About this blog

This is a window into the weird world of Anglicanism, as experienced on a Cathedral Close. Has anything much happened since Trollope's Barchester Chronicles? You will still see the 'canon in residence' hurrying across to choral Evensong, robes flapping, as the late bell chimes. But look carefully and you will notice he is checking the football score on his iPhone as he runs. This is also a writer's blog. It charts the agony and ecstasy of the novelist's life. And it's a fighter's blog. It charts the agony and ecstasy of the judo mat. Well, the agony, anyway.

Wednesday, 11 August 2010

Never Swallow Flies

There is just the first hint of autumn in the air. Or if not autumn, precisely, then a sense that summer has peaked and is now on the lazy downward slope. Maybe it was the handful of yellow leaves falling from the lime trees on the Close as I set out on my run; or that certain angle of light that betrays the sun is a little lower in the sky.

Not a bad run, today, although I swallowed a fly in Beacon Park. Flies are a constant hazard for runners. What are your options? Run with your mouth closed? Impossible. Run with clenched teeth? (I do that up steep hills.) Maybe the answer is to keep your eyes peeled for insects and shut your mouth before you plunge into a cloud of midges. But you can’t watch the air and scan for dog crap. Or dogs. Small dogs are a hazard too. You really don’t want to tread on a miniature poodle. It could take several hundred yards to dislodge it from your shoe.
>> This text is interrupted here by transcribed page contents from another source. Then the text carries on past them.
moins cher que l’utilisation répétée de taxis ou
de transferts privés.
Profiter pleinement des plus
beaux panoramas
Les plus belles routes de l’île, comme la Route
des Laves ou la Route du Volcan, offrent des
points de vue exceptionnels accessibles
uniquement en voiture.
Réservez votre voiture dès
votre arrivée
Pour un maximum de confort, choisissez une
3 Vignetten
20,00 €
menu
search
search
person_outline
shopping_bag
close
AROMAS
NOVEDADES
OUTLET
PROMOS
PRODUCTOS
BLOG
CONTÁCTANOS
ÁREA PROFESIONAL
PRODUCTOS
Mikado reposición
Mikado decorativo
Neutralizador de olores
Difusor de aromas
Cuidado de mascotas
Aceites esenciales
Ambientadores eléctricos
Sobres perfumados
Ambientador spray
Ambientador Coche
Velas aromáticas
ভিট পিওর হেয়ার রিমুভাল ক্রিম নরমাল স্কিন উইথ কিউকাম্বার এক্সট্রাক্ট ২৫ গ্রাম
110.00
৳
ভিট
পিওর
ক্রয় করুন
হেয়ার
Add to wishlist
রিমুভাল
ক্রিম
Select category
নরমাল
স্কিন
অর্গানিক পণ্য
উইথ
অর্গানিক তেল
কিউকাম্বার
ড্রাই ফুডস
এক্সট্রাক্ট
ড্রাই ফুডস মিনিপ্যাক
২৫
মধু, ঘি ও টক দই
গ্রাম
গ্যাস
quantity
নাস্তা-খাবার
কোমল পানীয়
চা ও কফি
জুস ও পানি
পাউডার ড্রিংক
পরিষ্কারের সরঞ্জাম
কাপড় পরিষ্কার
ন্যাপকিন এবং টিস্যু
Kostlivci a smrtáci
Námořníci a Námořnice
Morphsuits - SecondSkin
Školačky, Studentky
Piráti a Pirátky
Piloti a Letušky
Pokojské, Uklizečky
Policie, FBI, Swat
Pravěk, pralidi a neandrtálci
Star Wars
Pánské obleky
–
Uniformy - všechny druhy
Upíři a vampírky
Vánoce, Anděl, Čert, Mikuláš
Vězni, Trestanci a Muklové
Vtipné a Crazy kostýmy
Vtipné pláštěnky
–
You might as well go out running in those amusing animal slippers you see in the shops around Christmas, the ones that look as though you’ve decided to keep your feet warm by burying them in the entrails of a small mammal.
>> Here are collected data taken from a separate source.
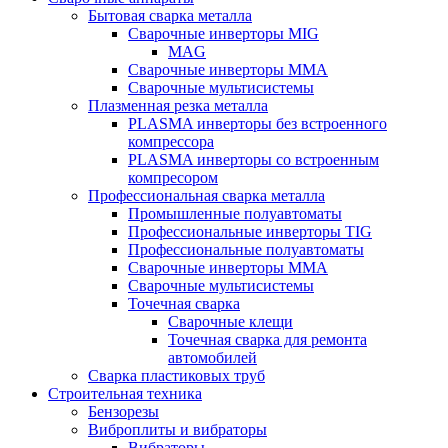
Бытовая сварка металла
Сварочные инверторы MIG
MAG
Сварочные инверторы ММА
Сварочные мультисистемы
Плазменная резка металла
PLASMA инверторы без встроенного
компрессора
PLASMA инверторы со встроенным
компресором
Профессиональная сварка металла
Промышленные полуавтоматы
Профессиональные инверторы TIG
Профессиональные полуавтоматы
Сварочные инверторы ММА
Сварочные мультисистемы
Точечная сварка
Сварочные клещи
Точечная сварка для ремонта
автомобилей
Сварка пластиковых труб
Строительная техника
Бензорезы
Виброплиты и вибраторы
Вибраторы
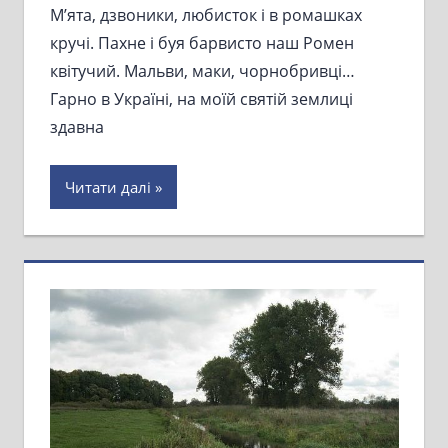
М’ята, дзвоники, любисток і в ромашках
кручі. Пахне і буя барвисто наш Ромен
квітучий. Мальви, маки, чорнобривці…
Гарно в Україні, на моїй святій землиці
здавна
Читати далі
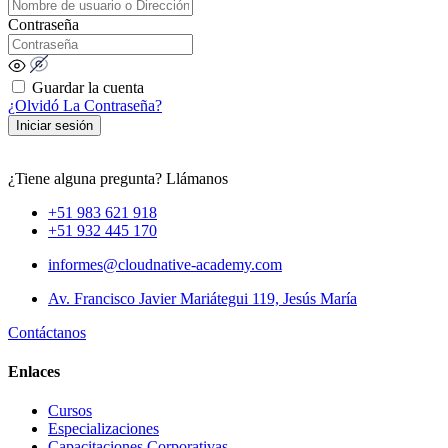
Contraseña
Guardar la cuenta
¿Olvidó La Contraseña?
Iniciar sesión
¿Tiene alguna pregunta? Llámanos
+51 983 621 918
+51 932 445 170
informes@cloudnative-academy.com
Av. Francisco Javier Mariátegui 119, Jesús María
Contáctanos
Enlaces
Cursos
Especializaciones
Capacitaciones Corporativas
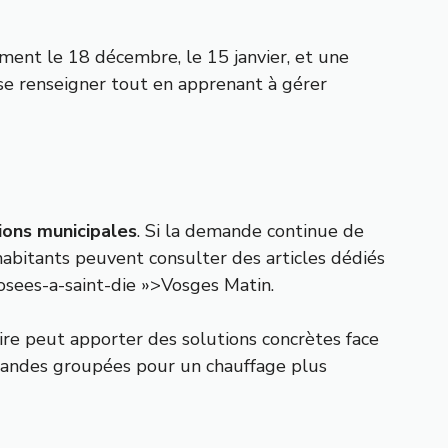
mment le 18 décembre, le 15 janvier, et une
 se renseigner tout en apprenant à gérer
ions municipales
. Si la demande continue de
s habitants peuvent consulter des articles dédiés
ees-a-saint-die »>Vosges Matin.
aire peut apporter des solutions concrètes face
mmandes groupées pour un chauffage plus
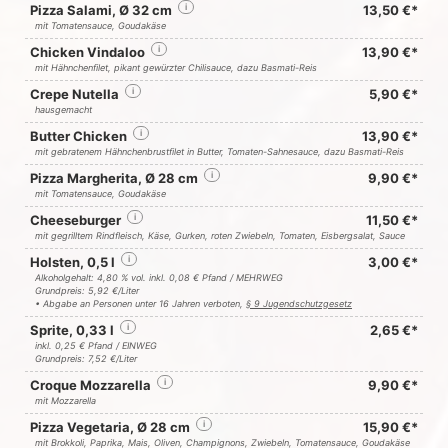
Pizza Salami, Ø 32 cm
i
13,50 €*
mit Tomatensauce, Goudakäse
Chicken Vindaloo
i
13,90 €*
mit Hähnchenfilet, pikant gewürzter Chilisauce, dazu Basmati-Reis
Crepe Nutella
i
5,90 €*
hausgemacht
Butter Chicken
i
13,90 €*
mit gebratenem Hähnchenbrustfilet in Butter, Tomaten-Sahnesauce, dazu Basmati-Reis
Pizza Margherita, Ø 28 cm
i
9,90 €*
mit Tomatensauce, Goudakäse
Cheeseburger
i
11,50 €*
mit gegrilltem Rindfleisch, Käse, Gurken, roten Zwiebeln, Tomaten, Eisbergsalat, Sauce
Holsten, 0,5 l
i
3,00 €*
Alkoholgehalt: 4,80 % vol. inkl. 0,08 € Pfand / MEHRWEG
Grundpreis: 5,92 €/Liter
• Abgabe an Personen unter 16 Jahren verboten,
§ 9 Jugendschutzgesetz
Sprite, 0,33 l
i
2,65 €*
inkl. 0,25 € Pfand / EINWEG
Grundpreis: 7,52 €/Liter
Croque Mozzarella
i
9,90 €*
mit Mozzarella
Pizza Vegetaria, Ø 28 cm
i
15,90 €*
mit Brokkoli, Paprika, Mais, Oliven, Champignons, Zwiebeln, Tomatensauce, Goudakäse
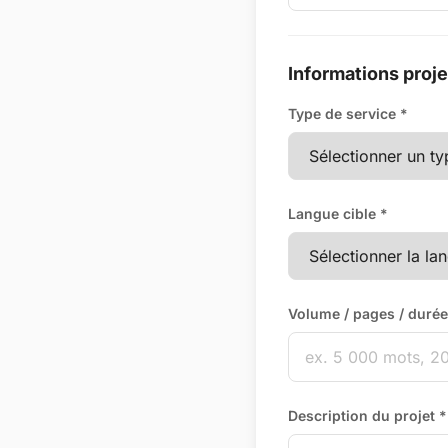
Informations proje
Type de service *
Langue cible *
Volume / pages / durée
Description du projet *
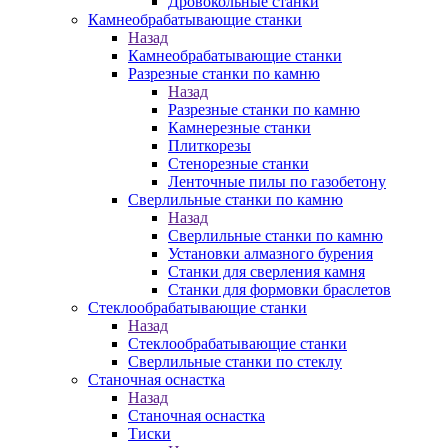
Дровокольные станки
Камнеобрабатывающие станки
Назад
Камнеобрабатывающие станки
Разрезные станки по камню
Назад
Разрезные станки по камню
Камнерезные станки
Плиткорезы
Стенорезные станки
Ленточные пилы по газобетону
Сверлильные станки по камню
Назад
Сверлильные станки по камню
Установки алмазного бурения
Станки для сверления камня
Станки для формовки браслетов
Стеклообрабатывающие станки
Назад
Стеклообрабатывающие станки
Сверлильные станки по стеклу
Станочная оснастка
Назад
Станочная оснастка
Тиски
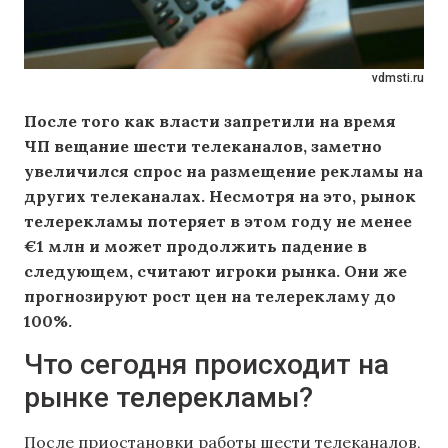
vdmsti.ru
После того как власти запретили на время
ЧП вещание шести телеканалов, заметно
увеличился спрос на размещение рекламы на
других телеканалах. Несмотря на это, рынок
телерекламы потеряет в этом году не менее
€1 млн и может продолжить падение в
следующем, считают игроки рынка. Они же
прогнозируют рост цен на телерекламу до
100%.
Что сегодня происходит на
рынке телерекламы?
После приостановки работы шести телеканалов,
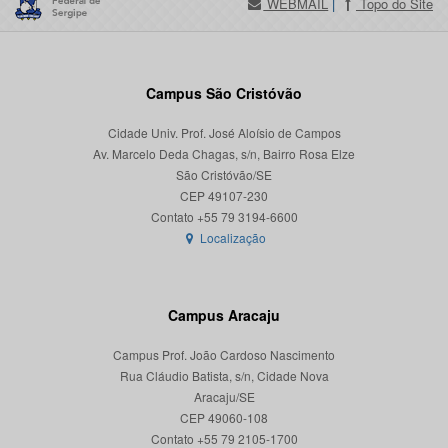
WEBMAIL
|
Topo do Site
Campus São Cristóvão
Cidade Univ. Prof. José Aloísio de Campos
Av. Marcelo Deda Chagas, s/n, Bairro Rosa Elze
São Cristóvão/SE
CEP 49107-230
Localização
Campus Aracaju
Campus Prof. João Cardoso Nascimento
Rua Cláudio Batista, s/n, Cidade Nova
Aracaju/SE
CEP 49060-108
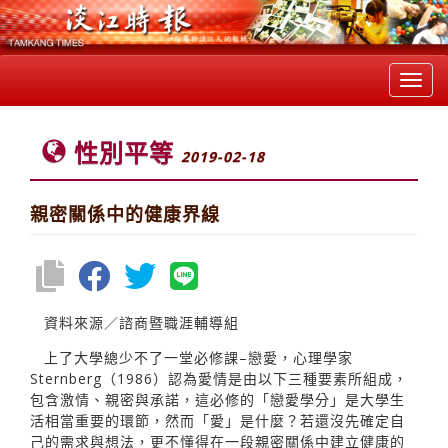
Toggl
navig
性別平等
2019-02-18
親密關係中的健康界線
資料來源／諮商暨職涯輔導組
上了大學總少不了一堂必修課–戀愛，心理學家
Sternberg（1986）認為愛情是由以下三種要素所組成，
包含激情、親密與承諾，這必修的「戀愛學分」是大學生
活相當重要的環節，然而「愛」是什麼？若還沒先確定自
己的需求與想法，更不懂得在一段親密關係中建立健康的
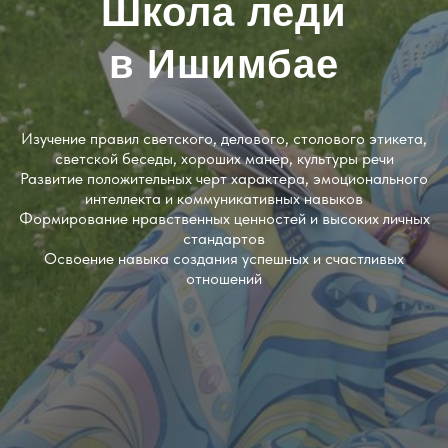
Школа леди
в Ишимбае
Изучение правил светского, делового, столового этикета,
светской беседы, хороших манер, культуры речи
Развитие положительных черт характера, эмоционального
интеллекта и коммуникативных навыков
Формирование нравственных ценностей и высоких личных
стандартов
Освоение навыка создания успешных и счастливых
отношений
But back to flies. Maybe I should just man up (as the young say) and swallow the fly. After all, it won’t kill me. Unless, like the old woman, I seek to remedy it by eating a spider, and so on, up the food chain, until I foolishly swallow a horse. Which would be fatal. Of course. Instead I ran the next fifty yards hawking and gobbing in a blokish way, so I suppose I sort of did man up.
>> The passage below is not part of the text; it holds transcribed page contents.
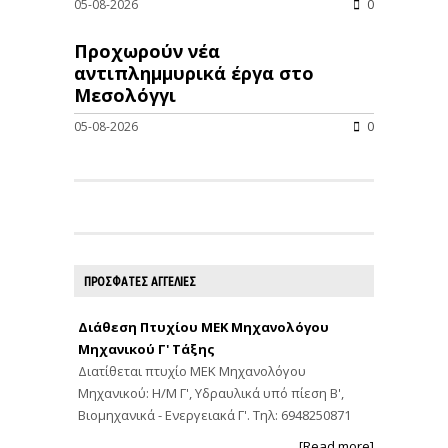
05-08-2026
0
Προχωρούν νέα
αντιπλημμυρικά έργα στο
Μεσολόγγι
05-08-2026
0
ΠΡΟΣΦΑΤΕΣ ΑΓΓΕΛΙΕΣ
Διάθεση Πτυχίου ΜΕΚ Μηχανολόγου
Μηχανικού Γ' Τάξης
Διατίθεται πτυχίο ΜΕΚ Μηχανολόγου
Μηχανικού: Η/Μ Γ', Υδραυλικά υπό πίεση Β',
Βιομηχανικά - Ενεργειακά Γ'. Τηλ: 6948250871
[Read more]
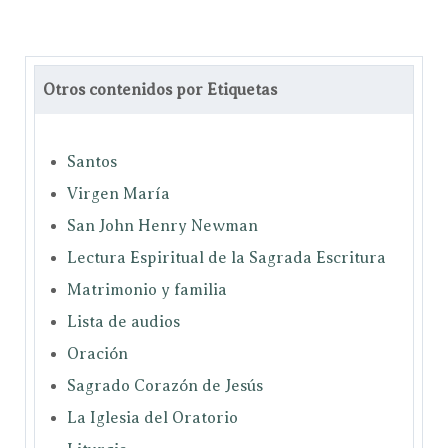
Otros contenidos por Etiquetas
Santos
Virgen María
San John Henry Newman
Lectura Espiritual de la Sagrada Escritura
Matrimonio y familia
Lista de audios
Oración
Sagrado Corazón de Jesús
La Iglesia del Oratorio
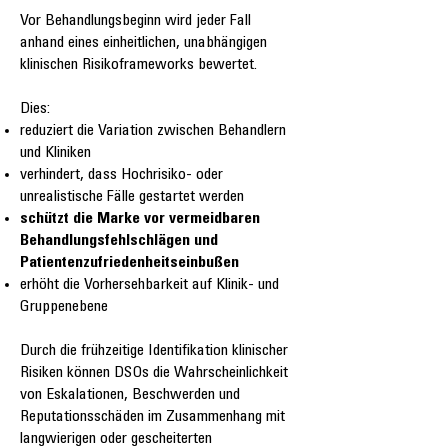
Vor Behandlungsbeginn wird jeder Fall
anhand eines einheitlichen, unabhängigen
klinischen Risikoframeworks bewertet.
Dies:
reduziert die Variation zwischen Behandlern
und Kliniken
verhindert, dass Hochrisiko- oder
unrealistische Fälle gestartet werden
schützt die Marke vor vermeidbaren
Behandlungsfehlschlägen und
Patientenzufriedenheitseinbußen
erhöht die Vorhersehbarkeit auf Klinik- und
Gruppenebene
Durch die frühzeitige Identifikation klinischer
Risiken können DSOs die Wahrscheinlichkeit
von Eskalationen, Beschwerden und
Reputationsschäden im Zusammenhang mit
langwierigen oder gescheiterten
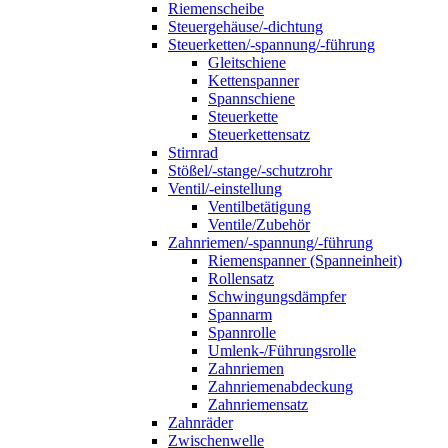
Riemenscheibe
Steuergehäuse/-dichtung
Steuerketten/-spannung/-führung
Gleitschiene
Kettenspanner
Spannschiene
Steuerkette
Steuerkettensatz
Stirnrad
Stößel/-stange/-schutzrohr
Ventil/-einstellung
Ventilbetätigung
Ventile/Zubehör
Zahnriemen/-spannung/-führung
Riemenspanner (Spanneinheit)
Rollensatz
Schwingungsdämpfer
Spannarm
Spannrolle
Umlenk-/Führungsrolle
Zahnriemen
Zahnriemenabdeckung
Zahnriemensatz
Zahnräder
Zwischenwelle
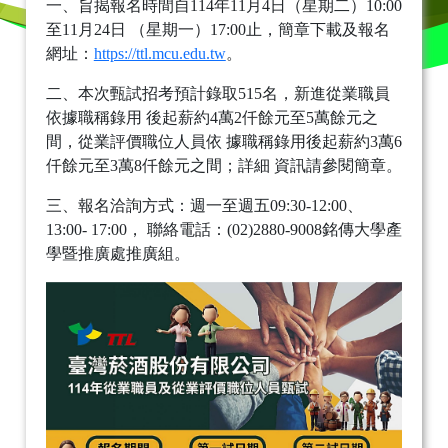
一、旨揭報名時間自114年11月4日（星期二）10:00
至11月24日 （星期一）17:00止，簡章下載及報名
網址：
https://ttl.mcu.edu.tw
。
二、本次甄試招考預計錄取515名，新進從業職員
依據職稱錄用 後起薪約4萬2仟餘元至5萬餘元之
間，從業評價職位人員依 據職稱錄用後起薪約3萬6
仟餘元至3萬8仟餘元之間；詳細 資訊請參閱簡章。
三、報名洽詢方式：週一至週五09:30-12:00、
13:00- 17:00， 聯絡電話：(02)2880-9008銘傳大學產
學暨推廣處推廣組。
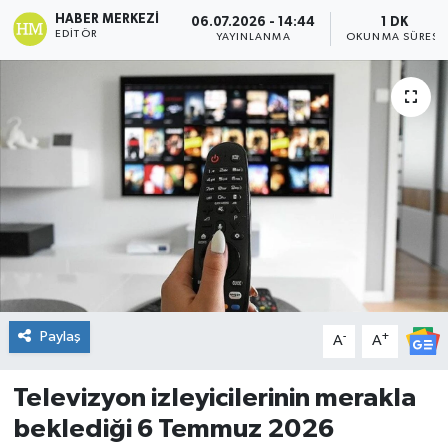
HABER MERKEZI
06.07.2026 - 14:44
1 DK
DÜNYA
EDITÖR
YAYINLANMA
OKUNMA SÜRESI
Dursunbey
Edremit
EĞİTİM
EKONOMİ
Erdek
Paylaş
-
+
Gömeç
A
A
Gönen
Televizyon izleyicilerinin merakla
beklediği 6 Temmuz 2026
Havran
And from flies it is but a short step to writing novels. Sometimes I feel like a blue bottle at a window. I can see the garden out there that I’m trying to get to. I have a story in my head I want to tell. If at first you don’t succeed, try, try, try again! Maybe I’m doing it wrong? That has to be the way! Look, there, there! I can see it—trees, flowers, fresh air. Maybe if I come at it from a different angle? Maybe my technique is wrong? What if I take a longer run-up? Aim higher? Lower? More gently?

People are always asking writers ‘Where do you get your ideas from?’ Ideas are not the problem. Ideas are ten a penny. Open your newspaper. Look around your friends and neighbours. Ransack your experience. Beg, steal or borrow. The problem is how to cast your idea in the right form. The material is there, but how to tell the tale—that’s the question. You’d think you could come up with a cracking story, and just tell it. But no. I can spend years circling round Planet Novel looking for a place to land.

But then, miraculously, one day when you gear up for another grim session of window-bumping—and you’re through. In the garden. Woo hoo! What’s the secret? I have no idea.